Local United Way: Boy Scouts not eligible for funding

Local United Way: Boy Scouts not eligible for funding

Thursday, June 20, 2013 - 2:03pm by Stephanie Nieves-Rios, Youth Issues Intern at GLAAD
The United Way of the Valley and Greater Utica Area in New York has decided to stop funding programs that are led by the Boy Scouts. The organization recently updated its diversity and anti-discrimination policy, so that it now includes sexual orientation.
A few weeks ago the Boy Scouts of America voted to allow openly gay youth into the organization, but this protection does not extend to gay parents and leaders, who are still banned.
Therefore, the new policy disqualifies the Boy Scouts from applying for funding.
"Allowing opening gay youth into the Boy Scouts is a great step in the right direction," said Brenda Episcopo, United Way Executive Director. "But it's still not fully inclusive, therefore they are not eligible for funding."
In the last two years, the local scouts received $60,000 for their Scout Reach efforts, from the United Way group which includes a program called Learning for Life program operates out of local schools, but still falls under the Boy Scouts' domain.
"United Way stewards donor dollars into effective programs that are inclusive for everybody," said Episcopo. "It's really as simple as that."
GLAAD first started calls for the Boy Scouts of America to end its ban on gay Scouts and Scout leaders in April 2012 after Jennifer Tyrrell, a mom and den leader from Ohio was removed from her 7-year-old’s Cub Scout pack for being gay. Tyrrell’s Change.org petition has attracted more than 345,000 signatures in support of ending the Boy Scouts’ ban on gay Scouts and adult leaders.

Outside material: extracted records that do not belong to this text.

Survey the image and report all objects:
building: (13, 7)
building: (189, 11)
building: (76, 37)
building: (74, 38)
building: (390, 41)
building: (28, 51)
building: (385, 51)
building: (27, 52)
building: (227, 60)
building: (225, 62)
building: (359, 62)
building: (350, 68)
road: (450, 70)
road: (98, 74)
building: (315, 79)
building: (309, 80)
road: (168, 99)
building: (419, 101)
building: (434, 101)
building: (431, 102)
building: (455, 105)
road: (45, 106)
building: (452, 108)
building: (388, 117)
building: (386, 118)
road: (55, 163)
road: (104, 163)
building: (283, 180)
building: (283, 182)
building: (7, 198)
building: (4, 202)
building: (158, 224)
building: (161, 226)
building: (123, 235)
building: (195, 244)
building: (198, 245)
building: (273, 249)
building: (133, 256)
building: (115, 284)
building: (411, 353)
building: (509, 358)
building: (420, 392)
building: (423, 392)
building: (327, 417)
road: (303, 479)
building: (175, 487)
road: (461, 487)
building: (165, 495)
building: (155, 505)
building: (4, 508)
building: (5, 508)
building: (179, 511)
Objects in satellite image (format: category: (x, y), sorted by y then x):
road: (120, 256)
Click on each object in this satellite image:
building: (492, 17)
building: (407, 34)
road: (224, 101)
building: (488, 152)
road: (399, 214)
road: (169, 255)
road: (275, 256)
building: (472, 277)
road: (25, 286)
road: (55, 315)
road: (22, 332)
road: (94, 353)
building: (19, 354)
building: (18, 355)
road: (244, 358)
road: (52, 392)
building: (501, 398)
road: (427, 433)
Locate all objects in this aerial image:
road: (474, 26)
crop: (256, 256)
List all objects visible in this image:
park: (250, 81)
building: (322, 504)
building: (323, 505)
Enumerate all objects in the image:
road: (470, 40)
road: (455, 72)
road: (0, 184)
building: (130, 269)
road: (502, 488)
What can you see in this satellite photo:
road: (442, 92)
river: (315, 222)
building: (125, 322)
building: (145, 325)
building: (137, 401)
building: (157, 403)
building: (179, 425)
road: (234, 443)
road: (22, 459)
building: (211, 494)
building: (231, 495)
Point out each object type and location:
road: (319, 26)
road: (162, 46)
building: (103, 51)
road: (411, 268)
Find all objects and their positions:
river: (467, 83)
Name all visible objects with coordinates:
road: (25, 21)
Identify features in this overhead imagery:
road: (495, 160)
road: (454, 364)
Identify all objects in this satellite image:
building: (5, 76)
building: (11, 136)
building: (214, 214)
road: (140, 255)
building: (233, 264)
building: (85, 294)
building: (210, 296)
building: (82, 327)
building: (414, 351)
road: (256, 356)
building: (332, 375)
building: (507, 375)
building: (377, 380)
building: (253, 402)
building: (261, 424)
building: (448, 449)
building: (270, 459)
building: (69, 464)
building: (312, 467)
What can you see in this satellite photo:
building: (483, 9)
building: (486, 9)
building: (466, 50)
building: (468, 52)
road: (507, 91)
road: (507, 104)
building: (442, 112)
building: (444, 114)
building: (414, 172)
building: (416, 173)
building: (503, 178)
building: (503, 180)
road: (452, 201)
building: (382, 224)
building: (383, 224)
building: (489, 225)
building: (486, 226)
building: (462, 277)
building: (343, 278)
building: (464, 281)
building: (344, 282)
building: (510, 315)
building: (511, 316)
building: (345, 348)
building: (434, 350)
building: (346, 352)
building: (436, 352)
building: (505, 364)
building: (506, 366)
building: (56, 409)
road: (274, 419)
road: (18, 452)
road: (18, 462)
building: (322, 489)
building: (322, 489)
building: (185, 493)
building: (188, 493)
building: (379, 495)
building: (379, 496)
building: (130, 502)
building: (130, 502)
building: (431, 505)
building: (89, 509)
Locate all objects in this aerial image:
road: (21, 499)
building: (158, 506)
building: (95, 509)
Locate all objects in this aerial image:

More than 1.8 million people have joined Change.org petition campaigns since Tyrrell launched her first petition. Since that day, advocacy efforts and successful petition campaigns have recruited two Boy Scout board members -- AT&T CEO Randall Stephenson and Ernst & Young CEO James Turley -- to denounce the national anti-gay policy. GLAAD, together with Eagle Scout and founder of Scouts for Equality Zach Wahls, have also used Change.org petitions to pressure corporate donors such as the Intel Foundation and the UPS Foundation to pull funding until the Boy Scouts end their policy banning gay youth and parents. Last fall, a Bay Area mother named Karen Andresen petitioned her local Boy Scout council to honor her son Ryan with an Eagle Award that was denied to him when the Scout came out as gay. An official Eagle Board Board of Review unanimously approved Ryan's application for Eagle, but a Boy Scout executive ultimately rejected his application.